== WHAT YOU SHOULD DO ==
Pick out every line in the items below that contains the word "local", and treat uppercase and lowercase letters as different.

== INPUT MATERIAL ==
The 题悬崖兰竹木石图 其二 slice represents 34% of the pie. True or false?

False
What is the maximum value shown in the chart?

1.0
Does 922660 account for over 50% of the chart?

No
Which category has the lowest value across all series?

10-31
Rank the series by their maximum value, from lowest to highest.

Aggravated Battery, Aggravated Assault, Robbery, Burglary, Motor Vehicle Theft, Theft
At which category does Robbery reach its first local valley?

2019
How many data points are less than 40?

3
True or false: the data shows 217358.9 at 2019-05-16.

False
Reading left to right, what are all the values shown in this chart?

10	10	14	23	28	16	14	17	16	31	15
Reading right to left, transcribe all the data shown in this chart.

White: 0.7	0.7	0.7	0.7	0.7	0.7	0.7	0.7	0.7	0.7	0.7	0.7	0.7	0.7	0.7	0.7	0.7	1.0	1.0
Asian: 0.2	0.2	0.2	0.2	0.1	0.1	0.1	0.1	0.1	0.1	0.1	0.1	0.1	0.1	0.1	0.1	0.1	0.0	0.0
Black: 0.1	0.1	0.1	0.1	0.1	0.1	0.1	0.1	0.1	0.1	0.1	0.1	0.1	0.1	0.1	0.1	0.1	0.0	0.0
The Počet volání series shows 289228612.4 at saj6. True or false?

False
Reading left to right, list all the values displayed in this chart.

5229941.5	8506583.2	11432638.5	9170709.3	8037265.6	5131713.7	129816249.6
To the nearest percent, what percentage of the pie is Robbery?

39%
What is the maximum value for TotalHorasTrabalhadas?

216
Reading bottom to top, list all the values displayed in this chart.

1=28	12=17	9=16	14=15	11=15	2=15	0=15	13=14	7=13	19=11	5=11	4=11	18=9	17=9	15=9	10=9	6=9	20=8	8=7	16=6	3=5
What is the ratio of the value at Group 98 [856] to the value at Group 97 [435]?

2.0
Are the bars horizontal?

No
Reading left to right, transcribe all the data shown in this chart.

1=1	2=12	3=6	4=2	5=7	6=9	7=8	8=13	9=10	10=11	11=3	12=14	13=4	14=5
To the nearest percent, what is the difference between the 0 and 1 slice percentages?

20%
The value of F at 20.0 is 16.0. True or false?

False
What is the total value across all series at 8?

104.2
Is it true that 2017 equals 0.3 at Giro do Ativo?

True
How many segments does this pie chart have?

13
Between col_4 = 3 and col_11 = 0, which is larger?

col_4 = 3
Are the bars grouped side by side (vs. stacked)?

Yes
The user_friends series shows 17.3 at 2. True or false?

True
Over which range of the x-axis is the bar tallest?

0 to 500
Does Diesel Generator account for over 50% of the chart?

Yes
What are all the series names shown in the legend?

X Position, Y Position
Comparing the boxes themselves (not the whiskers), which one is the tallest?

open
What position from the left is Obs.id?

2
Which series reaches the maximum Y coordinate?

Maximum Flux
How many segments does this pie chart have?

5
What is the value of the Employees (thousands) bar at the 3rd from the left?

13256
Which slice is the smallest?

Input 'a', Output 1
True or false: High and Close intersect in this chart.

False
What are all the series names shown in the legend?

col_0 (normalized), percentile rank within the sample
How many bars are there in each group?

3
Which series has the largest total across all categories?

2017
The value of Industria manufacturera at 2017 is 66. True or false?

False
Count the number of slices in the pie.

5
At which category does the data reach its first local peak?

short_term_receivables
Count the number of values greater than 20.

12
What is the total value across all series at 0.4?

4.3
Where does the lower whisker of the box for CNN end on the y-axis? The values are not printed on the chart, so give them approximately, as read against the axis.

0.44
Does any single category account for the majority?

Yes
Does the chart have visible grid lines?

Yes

== RESPONSE TO THE TASK ==
At which category does Robbery reach its first local valley?
At which category does the data reach its first local peak?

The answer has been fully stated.